═════ DATA IN THIS EXERCISE

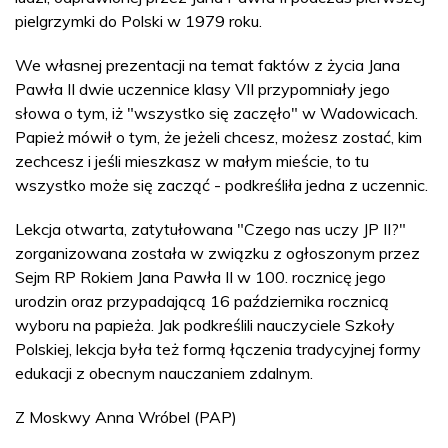
pielgrzymki do Polski w 1979 roku.
We własnej prezentacji na temat faktów z życia Jana
Pawła II dwie uczennice klasy VII przypomniały jego
słowa o tym, iż "wszystko się zaczęło" w Wadowicach.
Papież mówił o tym, że jeżeli chcesz, możesz zostać, kim
zechcesz i jeśli mieszkasz w małym mieście, to tu
wszystko może się zacząć - podkreśliła jedna z uczennic.
Lekcja otwarta, zatytułowana "Czego nas uczy JP II?"
zorganizowana została w związku z ogłoszonym przez
Sejm RP Rokiem Jana Pawła II w 100. rocznicę jego
urodzin oraz przypadającą 16 października rocznicą
wyboru na papieża. Jak podkreślili nauczyciele Szkoły
Polskiej, lekcja była też formą łączenia tradycyjnej formy
edukacji z obecnym nauczaniem zdalnym.
Z Moskwy Anna Wróbel (PAP)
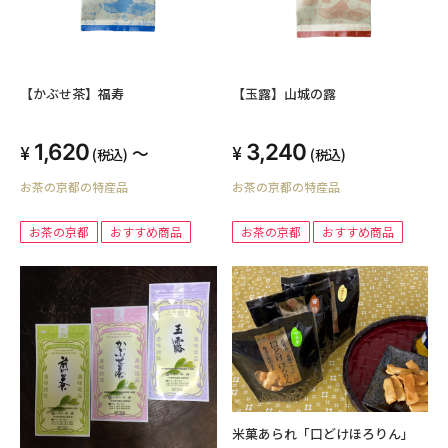
【かぶせ茶】福寿
【玉露】山城の露
1,620
3,240
～
(税込)
(税込)
お茶の京都の特産品
お茶の京都の特産品
お茶の京都
おすすめ商品
お茶の京都
おすすめ商品
米菓あられ「口どけほろりん」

══════════

▶ EXERCISE GOAL:
From the data above, output only the lines between the line containing "zechcesz i jeśli" and the line containing "wyboru na papieża.", inclusive, exactly as written.

▶ ANSWER TO THE PROBLEM:
zechcesz i jeśli mieszkasz w małym mieście, to tu
wszystko może się zacząć - podkreśliła jedna z uczennic.
Lekcja otwarta, zatytułowana "Czego nas uczy JP II?"
zorganizowana została w związku z ogłoszonym przez
Sejm RP Rokiem Jana Pawła II w 100. rocznicę jego
urodzin oraz przypadającą 16 października rocznicą
wyboru na papieża. Jak podkreślili nauczyciele Szkoły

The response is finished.